• WHAT TO PRODUCE
Once the line with "center; gap: 4px;" is found in the entries below, print it and each following line exactly, stopping after the line with "0; height: 0;"; print nothing else.
######
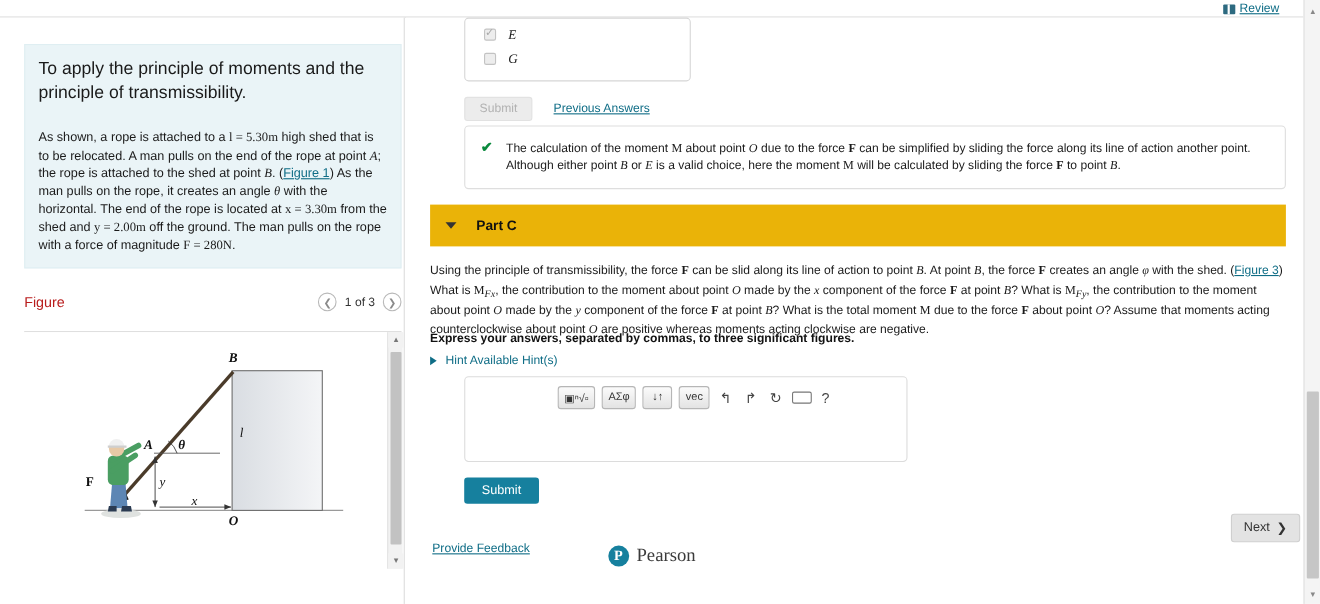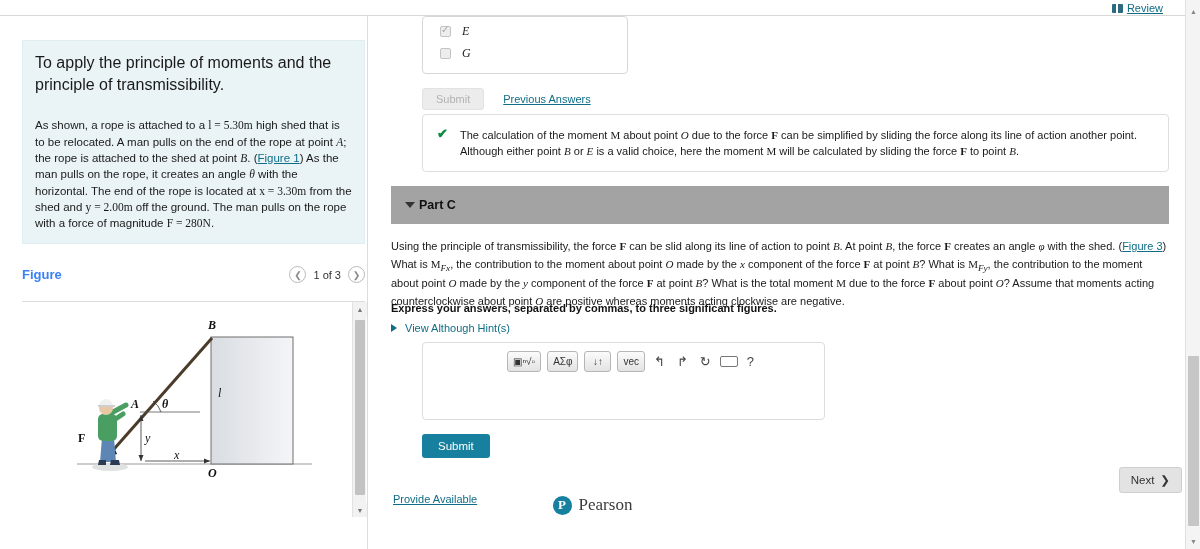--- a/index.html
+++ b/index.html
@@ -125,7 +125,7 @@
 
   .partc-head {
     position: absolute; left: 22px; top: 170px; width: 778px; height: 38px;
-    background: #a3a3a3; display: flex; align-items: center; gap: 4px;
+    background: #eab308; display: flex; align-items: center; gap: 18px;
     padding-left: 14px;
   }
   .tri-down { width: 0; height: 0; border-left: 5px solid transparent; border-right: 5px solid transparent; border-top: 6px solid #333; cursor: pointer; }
######
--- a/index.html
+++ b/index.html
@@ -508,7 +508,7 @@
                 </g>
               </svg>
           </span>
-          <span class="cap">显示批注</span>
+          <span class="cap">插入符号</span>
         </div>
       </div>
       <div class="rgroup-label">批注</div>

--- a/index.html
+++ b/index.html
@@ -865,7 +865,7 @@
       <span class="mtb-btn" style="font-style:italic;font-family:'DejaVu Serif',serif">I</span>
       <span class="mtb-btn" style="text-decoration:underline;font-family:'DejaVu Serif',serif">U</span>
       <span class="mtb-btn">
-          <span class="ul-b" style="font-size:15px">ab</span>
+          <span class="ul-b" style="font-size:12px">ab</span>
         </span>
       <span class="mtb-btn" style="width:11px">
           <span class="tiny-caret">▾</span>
######
• RESPONSE FOR THIS EXERCISE
-    background: #a3a3a3; display: flex; align-items: center; gap: 4px;
+    background: #eab308; display: flex; align-items: center; gap: 18px;
     padding-left: 14px;
   }
   .tri-down { width: 0; height: 0; border-left: 5px solid transparent; border-right: 5px solid transparent; border-top: 6px solid #333; cursor: pointer; }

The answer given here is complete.